Read Weremones Online

Authors: Buffi BeCraft-Woodall

Weremones (33 page)

Once assured his companion was all right, the pale wolf swiped a few affectionate swipes of his tongue across the smaller wolf’s jowl. He barked and ran into the woods behind the house. Behind him, the other wolf was a dark shadow.

As a wolf, Adam’s senses far outranked those of his human form. The information from the world around him was received and processed much more efficiently in his wolf form. His power was no less, but his senses were greater.

He picked up the scent trail he was looking for and followed it. The trail was as visible to his nose as the leaves on the ground, more so since the wolven were color blind.

Scents had a texture and flavor that no human understood. In his human form, Adam’s nose was far stronger than a human’s. But changing into his wolf form, even partially, it was like a shroud being pulled away from his face. Who needed color when the scent offered up so much more information? Like going from two dimensional, bypassing three dimensional, and going for ten dimensions.

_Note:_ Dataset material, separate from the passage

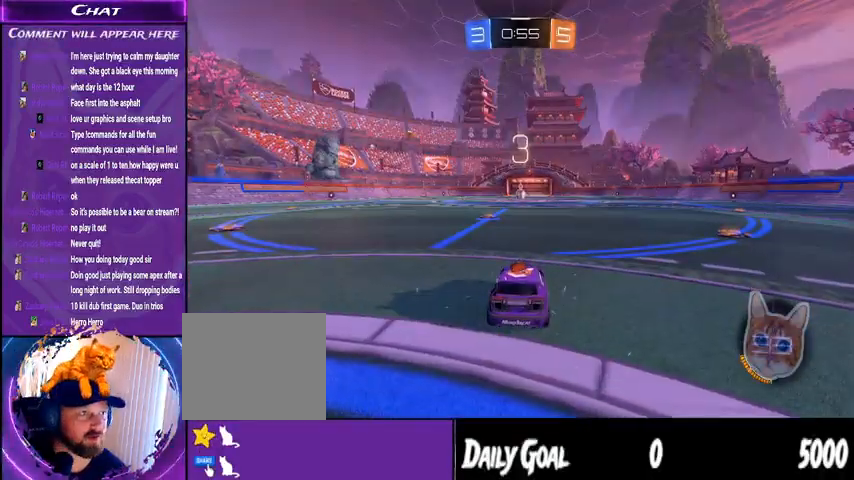
Gameplay with a controller (PlayStation layout); each line is a JSON object with the inputs held at the frame after it (dt_ms = milliseconds from this image to that frame). "events" lists button and stick changes between this image and that frame as [ms after this image, input, new state], when the widget could be followed in between. Not read: HOME SELECT.
{"dt_ms": 500, "buttons": ["R2"], "left_stick": "center", "right_stick": "center", "events": [[133, "R2", "down"], [233, "right_stick", "right"], [333, "right_stick", "center"]]}
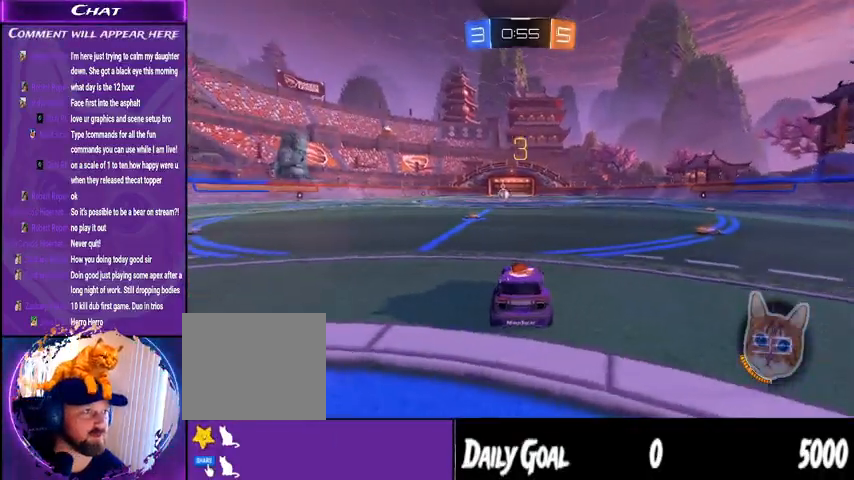
{"dt_ms": 500, "buttons": ["R1", "R2"], "left_stick": "center", "right_stick": "center", "events": [[33, "R1", "down"]]}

Adam found the small clearing he was looking for and circled it, aware that his enemies could have laid a trap. He sniffed both the ground and the foliage above.

A resourceful supernatural trying to keep a wolven pack from taking an area might form an alliance with the local fairy population. A vampire or a witch would lay spells designed for maximum damage.

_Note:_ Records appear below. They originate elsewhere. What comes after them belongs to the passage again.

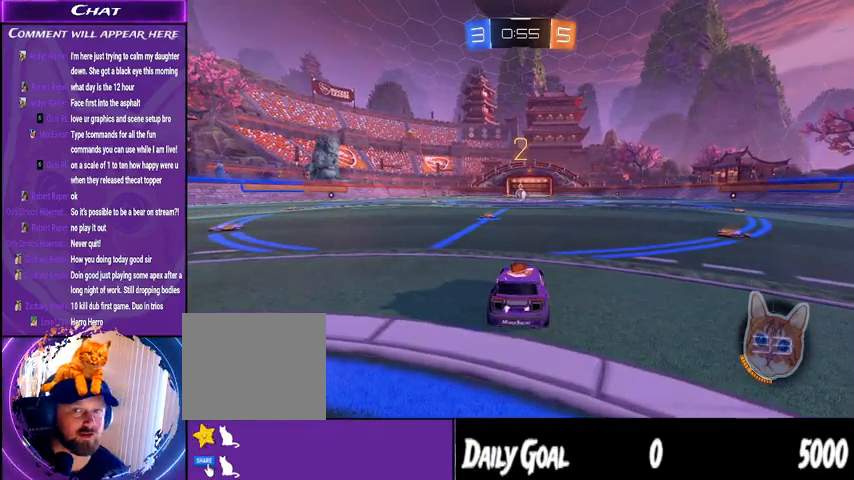
{"dt_ms": 500, "buttons": ["R1", "R2"], "left_stick": "center", "right_stick": "center", "events": []}
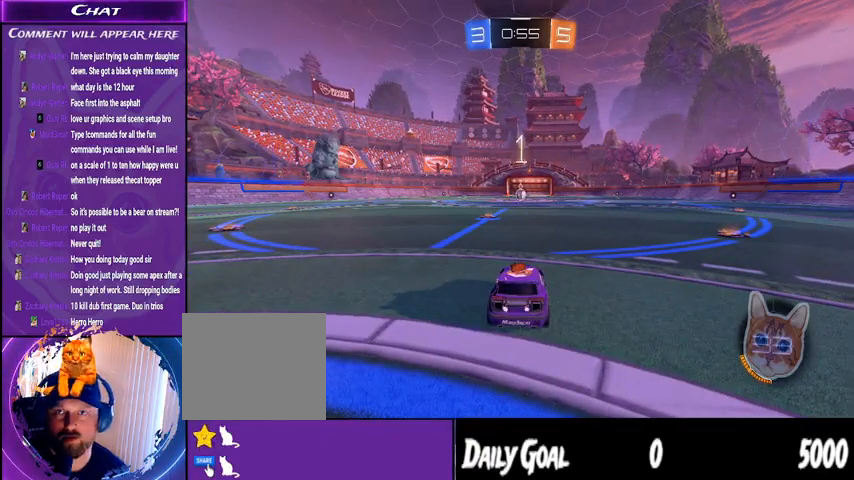
{"dt_ms": 500, "buttons": ["R1", "R2"], "left_stick": "center", "right_stick": "center", "events": []}
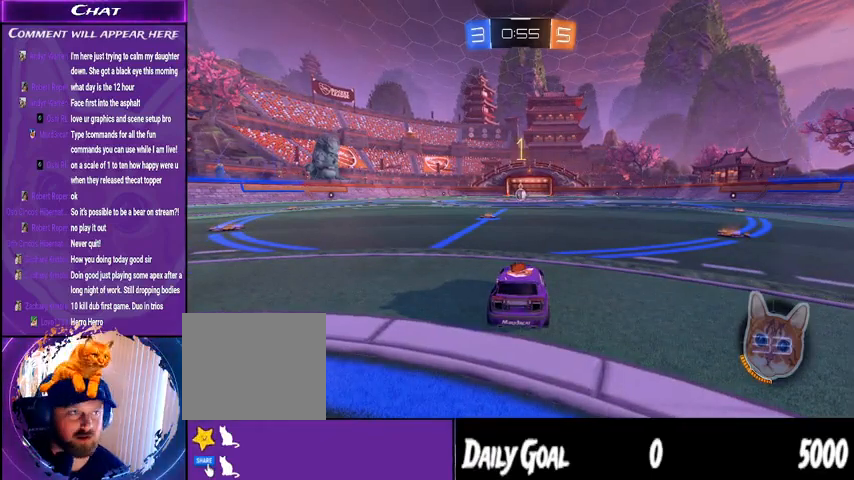
{"dt_ms": 500, "buttons": ["R1", "R2"], "left_stick": "center", "right_stick": "center", "events": []}
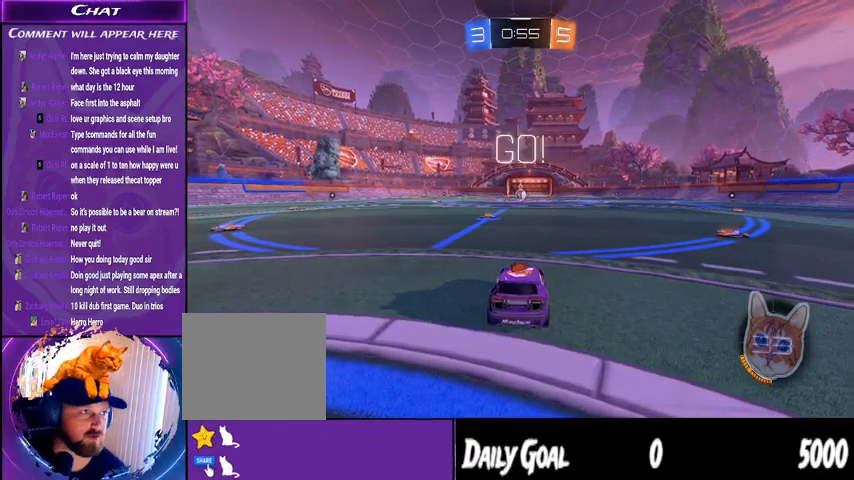
{"dt_ms": 500, "buttons": ["CROSS", "R1", "R2"], "left_stick": "right", "right_stick": "center", "events": [[400, "left_stick", "right"], [433, "CROSS", "down"]]}
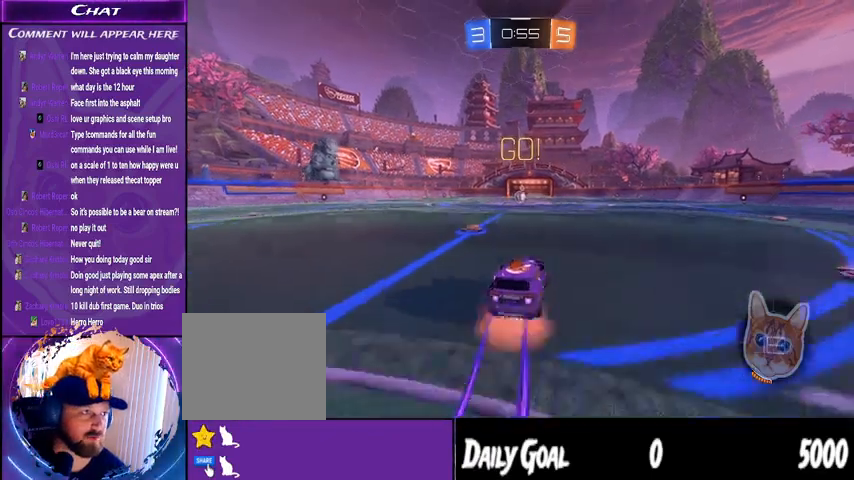
{"dt_ms": 500, "buttons": ["R1", "R2"], "left_stick": "left", "right_stick": "center", "events": [[33, "CROSS", "up"], [33, "L1", "down"], [67, "left_stick", "left"], [100, "CROSS", "down"], [167, "CROSS", "up"], [167, "L1", "up"], [233, "left_stick", "center"], [467, "left_stick", "left"]]}
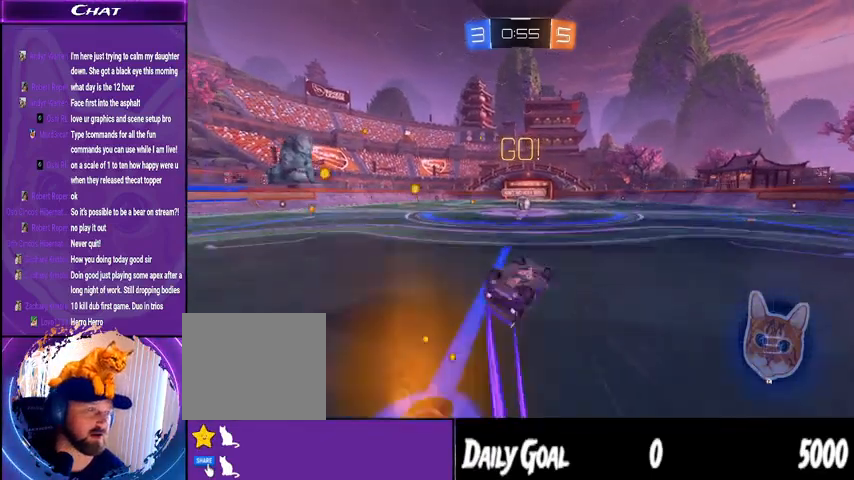
{"dt_ms": 500, "buttons": ["R1", "R2"], "left_stick": "down-right", "right_stick": "center", "events": [[367, "left_stick", "center"], [500, "left_stick", "down-right"]]}
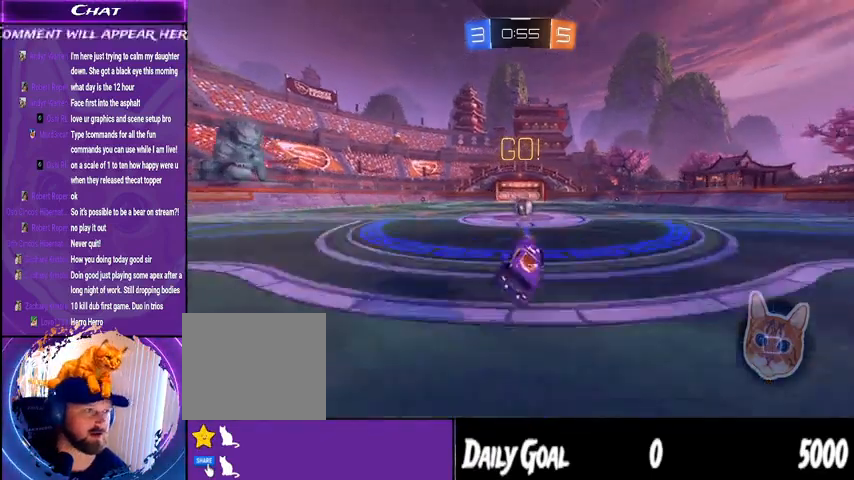
{"dt_ms": 500, "buttons": ["CROSS", "L1", "R1", "R2"], "left_stick": "right", "right_stick": "center", "events": [[133, "left_stick", "center"], [367, "R1", "up"], [367, "left_stick", "right"], [433, "R1", "down"], [467, "CROSS", "down"], [467, "L1", "down"]]}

Wolven were more resistant to magic and psychic attacks, which often raised the question as to whether their precious psychics were another form of magic wielding supernaturals.

Adam didn’t know about much about werecoyotes. Until recently, he’d always assumed they were intelligent enough to stay out of the way of the more powerful supernaturals. He didn’t give them a lot of points in the smarts department. Yet, after all his years of watching Paul’s back, Adam erred on the side of caution.

Finally satisfied that he wasn’t about to be blasted into oblivion or set upon by a bunch of fleas in a fairy thrall Adam entered the clearing. He’d escaped that particularly nasty trick, but seen the flea thing done before.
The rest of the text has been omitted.